What needs to be done:
Retype every line of the data below with no changes, keeping each line break where it falls.

Segment Start: Listed entries

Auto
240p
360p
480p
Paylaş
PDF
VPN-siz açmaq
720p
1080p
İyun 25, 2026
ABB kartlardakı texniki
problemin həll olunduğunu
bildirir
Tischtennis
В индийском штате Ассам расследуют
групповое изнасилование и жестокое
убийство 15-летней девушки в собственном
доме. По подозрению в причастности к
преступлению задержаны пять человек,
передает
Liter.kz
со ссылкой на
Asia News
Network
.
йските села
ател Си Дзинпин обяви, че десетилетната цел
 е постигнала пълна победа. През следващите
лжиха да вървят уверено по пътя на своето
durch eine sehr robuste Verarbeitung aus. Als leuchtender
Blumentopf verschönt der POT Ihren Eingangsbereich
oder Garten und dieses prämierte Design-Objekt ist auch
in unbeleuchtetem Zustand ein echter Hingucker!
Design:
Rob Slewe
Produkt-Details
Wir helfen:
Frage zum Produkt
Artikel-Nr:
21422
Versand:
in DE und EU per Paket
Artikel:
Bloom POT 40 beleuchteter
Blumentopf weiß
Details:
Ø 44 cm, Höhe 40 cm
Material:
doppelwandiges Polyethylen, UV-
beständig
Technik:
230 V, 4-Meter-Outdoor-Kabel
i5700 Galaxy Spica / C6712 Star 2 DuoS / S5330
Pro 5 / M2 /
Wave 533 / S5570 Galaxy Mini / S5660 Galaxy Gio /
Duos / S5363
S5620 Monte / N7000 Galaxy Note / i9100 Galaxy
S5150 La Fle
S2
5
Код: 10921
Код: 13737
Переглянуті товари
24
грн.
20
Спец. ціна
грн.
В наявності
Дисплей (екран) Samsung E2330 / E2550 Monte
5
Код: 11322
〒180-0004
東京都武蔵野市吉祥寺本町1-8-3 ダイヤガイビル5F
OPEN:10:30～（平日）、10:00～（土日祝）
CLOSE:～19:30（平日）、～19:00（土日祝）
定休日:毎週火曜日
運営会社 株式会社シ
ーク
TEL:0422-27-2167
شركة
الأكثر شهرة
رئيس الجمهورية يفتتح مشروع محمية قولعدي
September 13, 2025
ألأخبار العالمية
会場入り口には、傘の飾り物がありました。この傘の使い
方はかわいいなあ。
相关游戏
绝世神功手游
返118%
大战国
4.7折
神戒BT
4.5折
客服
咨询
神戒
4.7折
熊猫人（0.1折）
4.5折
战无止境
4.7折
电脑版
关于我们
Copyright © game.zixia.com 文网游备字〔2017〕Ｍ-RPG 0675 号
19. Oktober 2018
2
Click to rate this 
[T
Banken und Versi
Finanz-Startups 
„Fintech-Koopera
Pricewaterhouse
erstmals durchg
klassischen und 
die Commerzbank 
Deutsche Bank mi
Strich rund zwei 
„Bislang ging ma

Segment End: Listed entries

Solution to this task:
Auto
240p
360p
480p
Paylaş
PDF
VPN-siz açmaq
720p
1080p
İyun 25, 2026
ABB kartlardakı texniki
problemin həll olunduğunu
bildirir
Tischtennis
В индийском штате Ассам расследуют
групповое изнасилование и жестокое
убийство 15-летней девушки в собственном
доме. По подозрению в причастности к
преступлению задержаны пять человек,
передает
Liter.kz
со ссылкой на
Asia News
Network
.
йските села
ател Си Дзинпин обяви, че десетилетната цел
 е постигнала пълна победа. През следващите
лжиха да вървят уверено по пътя на своето
durch eine sehr robuste Verarbeitung aus. Als leuchtender
Blumentopf verschönt der POT Ihren Eingangsbereich
oder Garten und dieses prämierte Design-Objekt ist auch
in unbeleuchtetem Zustand ein echter Hingucker!
Design:
Rob Slewe
Produkt-Details
Wir helfen:
Frage zum Produkt
Artikel-Nr:
21422
Versand:
in DE und EU per Paket
Artikel:
Bloom POT 40 beleuchteter
Blumentopf weiß
Details:
Ø 44 cm, Höhe 40 cm
Material:
doppelwandiges Polyethylen, UV-
beständig
Technik:
230 V, 4-Meter-Outdoor-Kabel
i5700 Galaxy Spica / C6712 Star 2 DuoS / S5330
Pro 5 / M2 /
Wave 533 / S5570 Galaxy Mini / S5660 Galaxy Gio /
Duos / S5363
S5620 Monte / N7000 Galaxy Note / i9100 Galaxy
S5150 La Fle
S2
5
Код: 10921
Код: 13737
Переглянуті товари
24
грн.
20
Спец. ціна
грн.
В наявності
Дисплей (екран) Samsung E2330 / E2550 Monte
5
Код: 11322
〒180-0004
東京都武蔵野市吉祥寺本町1-8-3 ダイヤガイビル5F
OPEN:10:30～（平日）、10:00～（土日祝）
CLOSE:～19:30（平日）、～19:00（土日祝）
定休日:毎週火曜日
運営会社 株式会社シ
ーク
TEL:0422-27-2167
شركة
الأكثر شهرة
رئيس الجمهورية يفتتح مشروع محمية قولعدي
September 13, 2025
ألأخبار العالمية
会場入り口には、傘の飾り物がありました。この傘の使い
方はかわいいなあ。
相关游戏
绝世神功手游
返118%
大战国
4.7折
神戒BT
4.5折
客服
咨询
神戒
4.7折
熊猫人（0.1折）
4.5折
战无止境
4.7折
电脑版
关于我们
Copyright © game.zixia.com 文网游备字〔2017〕Ｍ-RPG 0675 号
19. Oktober 2018
2
Click to rate this 
[T
Banken und Versi
Finanz-Startups 
„Fintech-Koopera
Pricewaterhouse
erstmals durchg
klassischen und 
die Commerzbank 
Deutsche Bank mi
Strich rund zwei 
„Bislang ging ma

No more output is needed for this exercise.